FRC is not battle bots, it’s teams acting together as a solid force against others. It’s fun themes like video games, fantasy, steam punk. Or back in the old days, playing sports like soccer, Frisbee, basketball, using robots. Robots, that now are 4ft-8ft tall and over a hundred pounds. It’s three teams, paired randomly regardless of skill, language, or knowledge, in one alliance, against three times in another alliance, accomplishing tasks while controlling it via controllers that range from play station, Xbox, Wii, even Guitar Hero remotes.
It’s peaceful, it’s fun, it’s creative. There are other aspects in it where you get to write essays upon essays, record, video edit, act, script, and the award you get for it is the most prestigious, held above anything the robot does, in the eyes of FIRST.
This is Woodie Flower’s legacy, inspiring hundreds of thousands of kids from 83 different countries over 20 years. Being a professor at MIT, founding one of it’s most popular classes. He dedicated his life to helping others reach goals, so they can get to create life-changing things that his generation never could.
RIP Woodie Flowers, 1943-2019. My Hero.
This was beautiful.
Thank you. I’m sure you can tell this is something i’m very passionate about, especially as I’m one of the only Awards students on my team.

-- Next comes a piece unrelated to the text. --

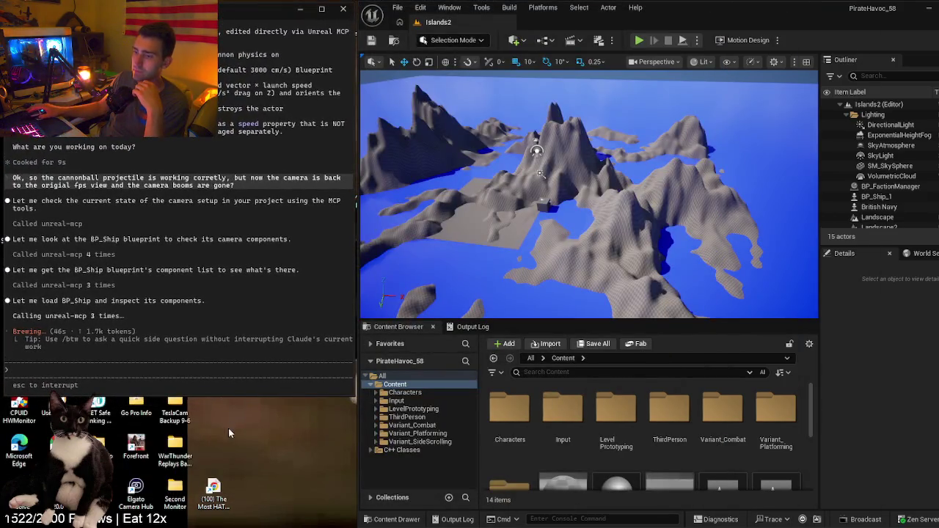
pyautogui.moveTo(233, 397); pyautogui.dragTo(237, 520)
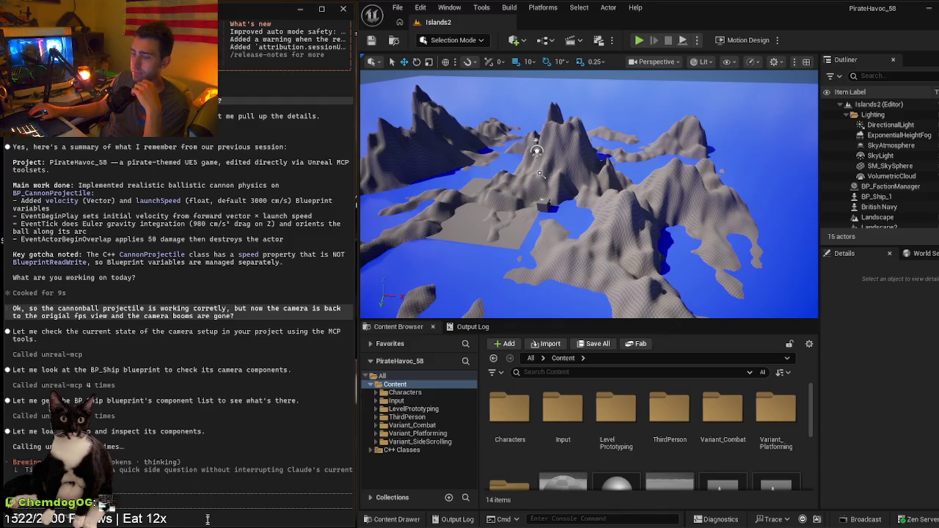
pyautogui.moveTo(198, 506)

I’m sure that Woodie’s passing will leave such a huge mark on FIRST and the STEM world as a whole, considering the legacy he is leaving. I just hope more eulogies, and essays come out praising Woodie for his incredible impact that can do more justice than my dumb Tumblr post could.
Your Tumblr post is far from dumb, mate! I wouldn’t have reblogged it if it was! But I’ll add my own story to the crowd.

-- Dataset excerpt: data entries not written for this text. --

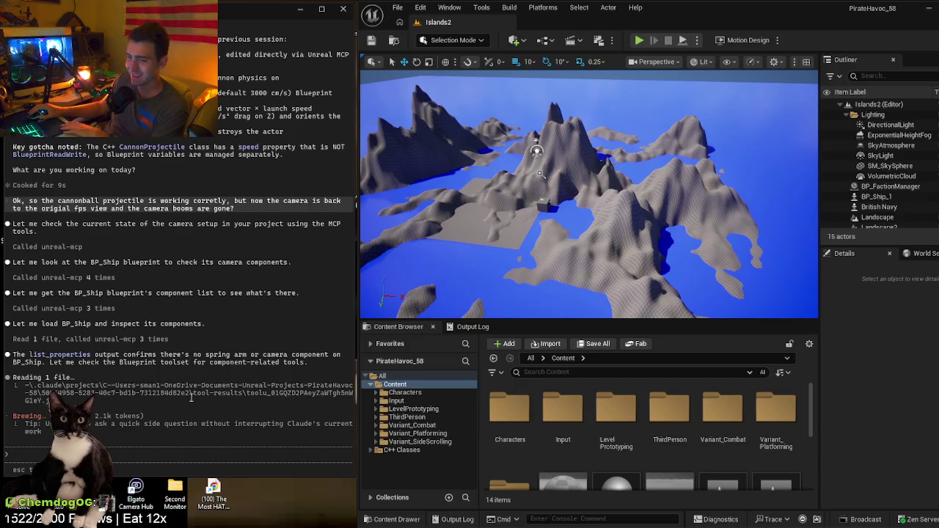
pyautogui.scroll(3, 198, 363)
pyautogui.scroll(2, 198, 363)
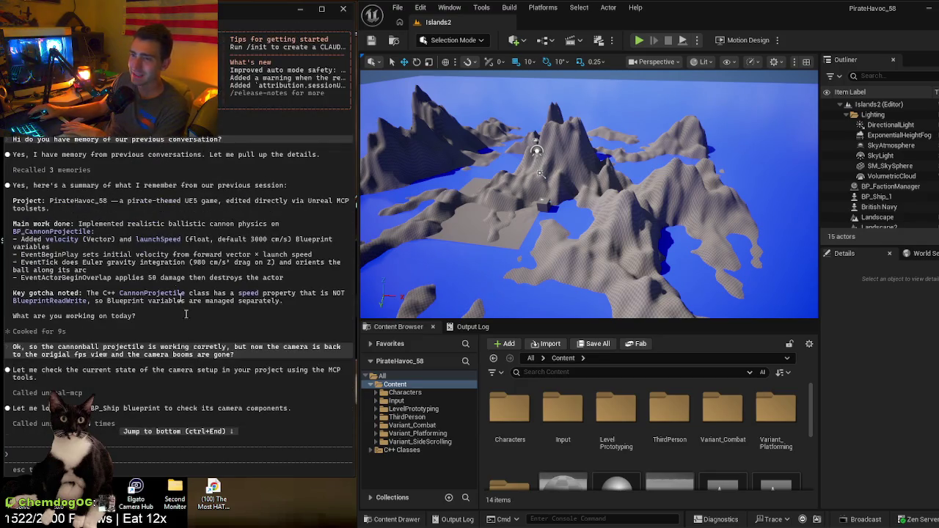
pyautogui.scroll(-5, 130, 199)
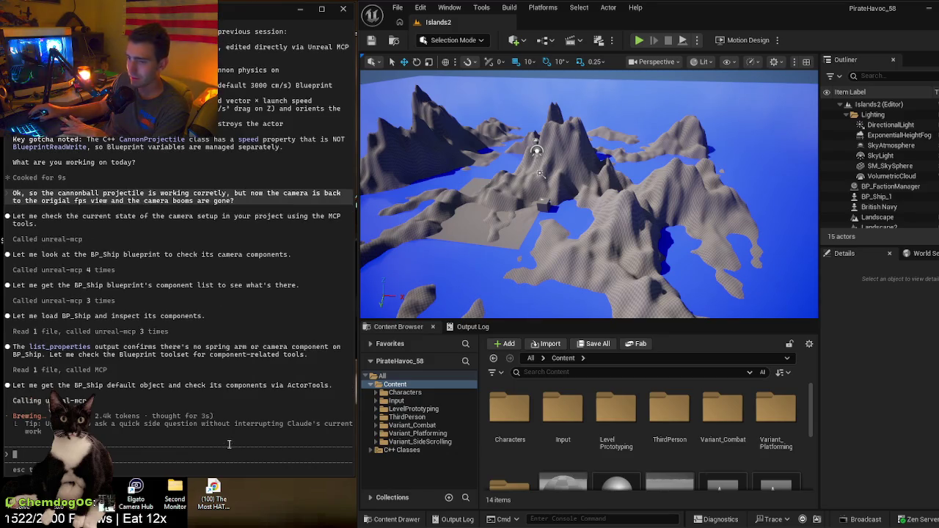
pyautogui.moveTo(530, 230)
pyautogui.mouseDown()
pyautogui.moveTo(531, 195)
pyautogui.moveTo(560, 227)
pyautogui.mouseUp()
# - Select and frame the Pirates, Spanish Navy and British Navy platforms on the water
pyautogui.click(632, 208)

We’re at the airport in St. Louis, waiting for our flight back home after Worlds, and we’re all exhausted cuz we had to wake up at like 3 in the morning to get to the airport. Some of the kids actually stayed up for the entire night since we were getting up so early. Then, who do we see with a gaggle of robot-shirted highschoolers lined up near him than Woodie Flowers himself? It’s eight in the morning, and Woodie came out to the airport to bid farewell to the teams and to sign autographs and give high-fives and all of that.
Of course, a bunch of us flocked right to him. I remember getting to him in line and thinking, “I need to tell him how great robotics is and how grateful I am to him for it.” So I did. I don’t remember what exactly I told him, but it was something about how I was so grateful that I’ve had this experience and that robotics has done so much for me. Which it has. It was simultaneously the best and worst experience of my life, and sometimes it makes me tear up, but more often it just makes me smile or laugh or [insert positive emotion here]. And Woodie looked kind of surprised, like this wasn’t something that students told him a lot. But he smiled and gave me a high-five, and he kept on writing autographs for all these exhausted kids.
This is the sort of thing Woodie Flowers did, going out of his way to do great things for other people. He had kids autograph his shirt in return for his own autograph. He would talk to you and give you high-fives. He hung out with our team in the stands at one event. (I was at Mass, so I missed it :| ) One of our mentors won the Woodie Flowers Award, and he legit went down on one knee when he presented it to her. When the ALS Ice Bucket Challenge was going around back in 2014, he made a whole wooden zipline contraption in order to complete it. It was awesome. I have more things that I could talk about in regards to him, but I don’t want to make this tribute too much longer than it ought to be.
But yeah, that’s Woodie Flowers in a nutshell. He was a fantastic person who wanted to inspire kids to not only learn and compete but to be great people while doing it. He always told people to “Make your grandmother proud!” And he lived that creed.
I hope Woodie meets his grandmother in heaven, and I hope she’s proud of him.
Thank you so much. Woodie really is such a marvelous person, I’m so devastated I never got the honor to meet him. I’m only a Sophomore, but my entire family has been involved with robotics since 2008.I of course did five years of FLL, and Woodie has been such an inspiration and hero to me.
I was so upset that I missed him at the Detroit 2019 Championship. I got to see Dean Kamen walk around but there was an entire mob of people following him, I literally cried because I got to stand near him.
Regardless if myself or many others got to tell Woodie how much his contribution to FIRST meant to us, I really hope he knows it.
FIRST is my motivation, my aspiration, my inspiration. I wouldn’t be anywhere without FIRST. My family wouldn’t be anywhere without FIRST. My cousin, and my brother, both went into engineering and mechanical design because of FIRST.
Woodie Flowers means a lot to our team, and we actually have multiple mentors that won his award at regional events. I can’t name how many as it might make it easy to find the identity of my team, but god.
FIRST is just my life and I can’t explain how much Woodie’s impact means to me.